A RAZÃO FINAL PARA A EXISTÊNCIA DO SOFRIMENTO
O propósito último do universo é demonstrar a glória da graça de Deus. A mais alta, mais clara e mais absoluta demonstração desta glória está no sofrimento da melhor pessoa do universo em favor de milhões de pecadores indignos. Portanto, a razão última para a existência do sofrimento no universo é que Cristo possa revelar a grandeza da glória da graça de Deus sofrendo ele mesmo para sobrepujar nosso sofrimento e ocasionar o louvor da glória da graça de Deus.
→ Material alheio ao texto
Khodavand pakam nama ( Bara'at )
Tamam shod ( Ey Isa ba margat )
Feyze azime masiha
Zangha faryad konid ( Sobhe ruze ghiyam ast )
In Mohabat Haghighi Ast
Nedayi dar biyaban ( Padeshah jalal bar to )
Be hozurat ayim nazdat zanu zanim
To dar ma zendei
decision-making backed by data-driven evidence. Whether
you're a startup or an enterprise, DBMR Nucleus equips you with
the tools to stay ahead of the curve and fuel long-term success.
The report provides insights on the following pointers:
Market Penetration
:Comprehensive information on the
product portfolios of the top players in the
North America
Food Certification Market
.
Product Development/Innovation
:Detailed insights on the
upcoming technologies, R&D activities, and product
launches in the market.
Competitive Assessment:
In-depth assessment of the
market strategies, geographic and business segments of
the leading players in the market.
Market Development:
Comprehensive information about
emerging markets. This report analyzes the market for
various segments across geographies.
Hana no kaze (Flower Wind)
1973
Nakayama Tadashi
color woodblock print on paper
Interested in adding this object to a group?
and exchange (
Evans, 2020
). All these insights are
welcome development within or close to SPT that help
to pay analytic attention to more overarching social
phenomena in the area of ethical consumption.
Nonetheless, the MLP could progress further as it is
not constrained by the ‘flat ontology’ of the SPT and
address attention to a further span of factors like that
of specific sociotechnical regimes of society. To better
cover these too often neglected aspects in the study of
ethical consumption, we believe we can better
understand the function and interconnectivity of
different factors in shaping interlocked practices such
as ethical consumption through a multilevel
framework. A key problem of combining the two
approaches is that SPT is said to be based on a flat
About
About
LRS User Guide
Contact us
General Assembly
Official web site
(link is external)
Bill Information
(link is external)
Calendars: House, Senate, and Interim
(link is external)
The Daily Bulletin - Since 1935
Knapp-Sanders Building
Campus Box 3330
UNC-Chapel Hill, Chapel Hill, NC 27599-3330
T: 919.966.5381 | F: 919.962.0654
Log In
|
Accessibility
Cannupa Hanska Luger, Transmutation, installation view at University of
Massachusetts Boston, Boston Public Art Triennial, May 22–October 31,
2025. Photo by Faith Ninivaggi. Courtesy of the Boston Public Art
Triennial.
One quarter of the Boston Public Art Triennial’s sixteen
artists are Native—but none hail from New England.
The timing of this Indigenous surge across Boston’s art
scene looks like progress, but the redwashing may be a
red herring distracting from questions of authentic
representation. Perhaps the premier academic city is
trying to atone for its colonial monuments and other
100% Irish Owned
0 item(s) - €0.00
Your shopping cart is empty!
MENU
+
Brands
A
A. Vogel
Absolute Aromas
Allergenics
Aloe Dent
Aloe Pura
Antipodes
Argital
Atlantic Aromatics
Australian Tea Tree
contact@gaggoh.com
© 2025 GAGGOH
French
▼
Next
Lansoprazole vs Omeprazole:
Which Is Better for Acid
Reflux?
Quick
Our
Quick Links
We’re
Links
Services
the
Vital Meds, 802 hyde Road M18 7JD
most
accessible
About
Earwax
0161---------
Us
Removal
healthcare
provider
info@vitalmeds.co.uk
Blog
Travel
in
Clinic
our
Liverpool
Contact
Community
Cristão, lembre-se do que Carl Ellis, David Powlison, Mark Talbot, Steve Saint, Joni Eareckson Tada e Dustin Shramek dizem neste livro: todos eles, à sua própria maneira dizem que, quer sejamos perfeitos ou soframos com alguma deficiência, quer estejamos enfrentando perdas ou apreciando os amigos, sofrendo dor ou saboreando o prazer, todos nós que cremos em Cristo somos imensuravelmente ricos nele e temos muito por que viver. Não desperdice sua vida. Saboreie as riquezas que você tem em Cristo e gaste-se, qualquer que seja o custo, em espalhar essas riquezas por este nosso mundo desesperado.